PANIC
Il s’établit des interférences entre ce que l’on écoute, ce que l’on voit et lit dans une même période. Ainsi, cette musique de Jazzkammer pourrait être l’objet sonore dont parlerait un chapitre du livre de Jacques Rancière, lu peu après avoir été envahi par elle. C’est le chapitre « La vérité par la fenêtre. Vérité littéraire, vérité freudienne ». Rancière analyse la mise en littérature freudienne du rêve de l’Homme aux Loups. Et ce n’est pas ce rêve qui me semble latent dans la musique de Jazzkammer, mais bien ce rêve à travers la mise en perspective textuelle et spirituelle de Rancière. Parce que cette musique joue le rôle de la fenêtre qui s’ouvre sur ce que votre inconscient avait préparé d’y montrer… Le rêve est connu : par la fenêtre, des loups blancs sur un arbre… Voici le début de ce chapitre : « Une fenêtre: la vérité entre. Trois grands traits la signalent d’abord. Premièrement, elle entre par surprise. Comme ce qu’on n’attendait pas, ce à quoi on ne pensait pas, ce qui fait peur : le contraire, donc, de ce que les philosophes enseignaient à chercher par méthode ou ascèse, la vérité qui se contemplait au terme d’une montée, la lumière immatérielle éclairant le monde sensible.
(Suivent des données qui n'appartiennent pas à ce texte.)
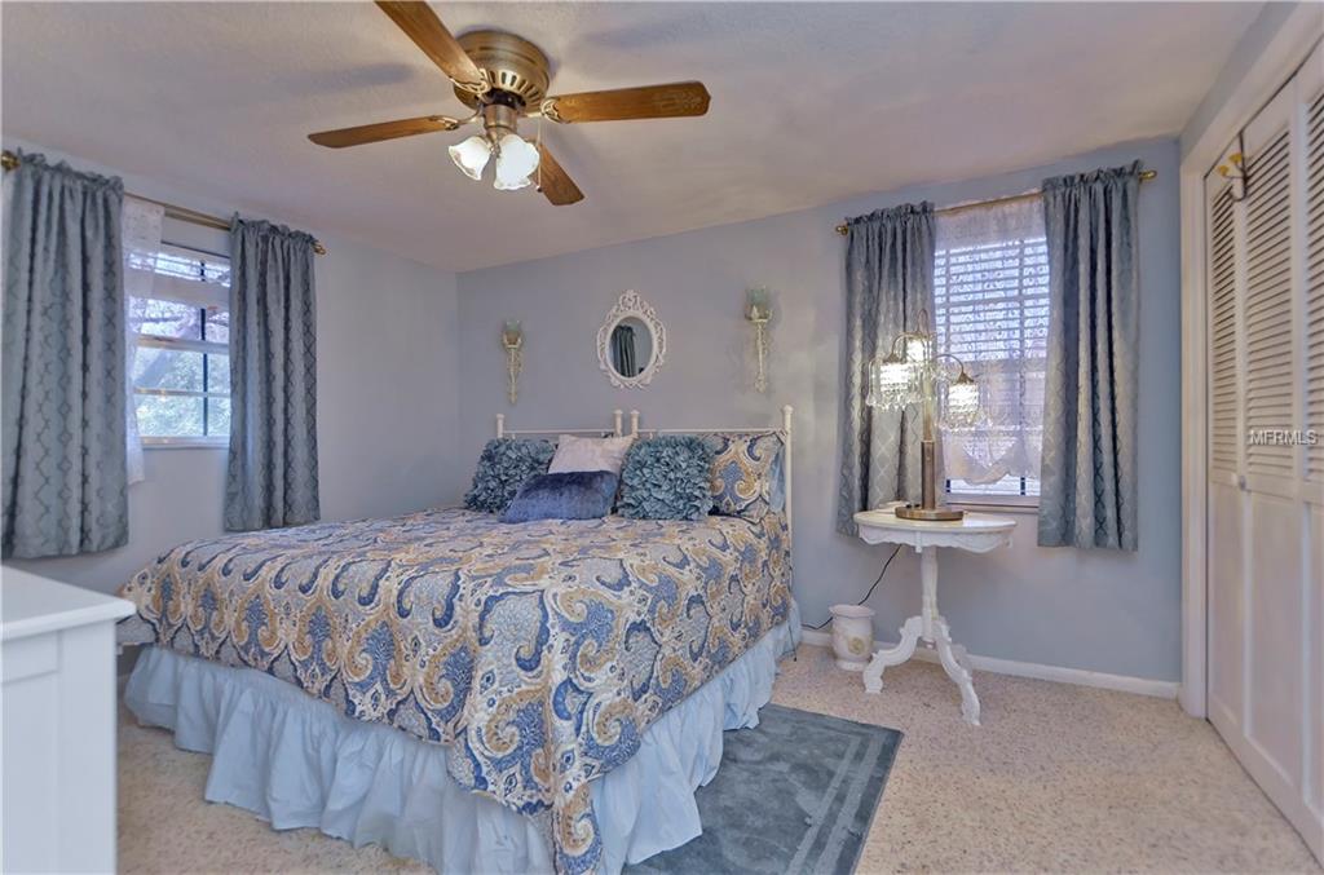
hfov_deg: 100.5
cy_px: 438
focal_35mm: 15
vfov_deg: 77.0
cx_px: 662
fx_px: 550
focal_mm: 10
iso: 1400
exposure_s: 1/60
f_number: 4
Deuxièmement, elle se montre sous les traits du fabuleux : le loup des contes, produit de la fantaisie et de la peur, d’autant plus effrayant que sa présence que sa présence dans les histoires excède les rencontres qu’on en fait dans la réalité. Troisièmement, elle est de l’ordre du nombre. Mais celui-ci n’est plus le nombre d’or des amis anciens de la vérité, la proportion géométrique qui soumettait le sensible à l’incommensurable du rapport intelligible. C’est au contraire l’addition vulgaire arithmétique. Il y en avait six ou sept : le nombre fait sens, et même l’incertitude sur le nombre, le fait qu’il y ait dans le compte un qui soit en plus ou en moins. »
Ces trois grands traits sont ce qui agit dans cette musique comme une force magnétique.
Voici, en plus descriptif, ce que j’en écris dans le journal A Découvert, en voulant montrer que ces musiques souvent jugées difficiles sont des systèmes fictionnels comme les autres et qu’être à l’écoute de cette dimension fictionnelle devrait aider à les rendre plus accessibles :
C’est la mémoire bégayante d’une panique. Qui ne retrouve vraiment plus l’objet de terreur. Mais juste des éléments masqués, comme dans un rêve. Une musique qui s’installe aux confins troubles où l’enchantement se confond avec l’horreur. De manière imperceptible. Sans aucune frontière rassurante. Une musique qui apporte un message inquiétant: les portes de l’obscure sont ouvertes, on ne sait pas pourquoi, ni où, ni comment. Signal très fort d’un danger imminent, indéterminé. C’est comme si, durant une nuit d’encre, vous vous réveillez en sursaut et vous vous dites que quelque chose cloche. Vous découvrez que la fenêtre, pourtant close et protégée de volets, est béante, les tentures volent. Qu’est-ce qui est en train de rentrer ou de sortir ? Ou bien, lors d’une panne d’électricité, en plein orage, un cinquième sens vous prévient que la porte de la cave est ouverte, et ça vous rend tout chose comme si la barrière entre des mondes distincts venait de s’abolir. Quelque chose remonte, se faufile. Vous palpitez. Un courant d’air, des remugles puissants, des traits phosphorescents. Une présence fluide et puissante. Vous savez que l’innommable s’est libéré.
C’est la musique d’une mémoire paniquante. La musique d’une panique prémonitoire. Habitée par ce genre d’extase crispée, maniaque, qui préfigure les grandes crises. C’est ce climat d’agitation instinctive, indéchiffrable à l’homme, ce genre de pressentiment qui agite les fauves et le bétail quand la catastrophe approche, c’est cette atmosphère que Jazzkammer restitue, ritualise.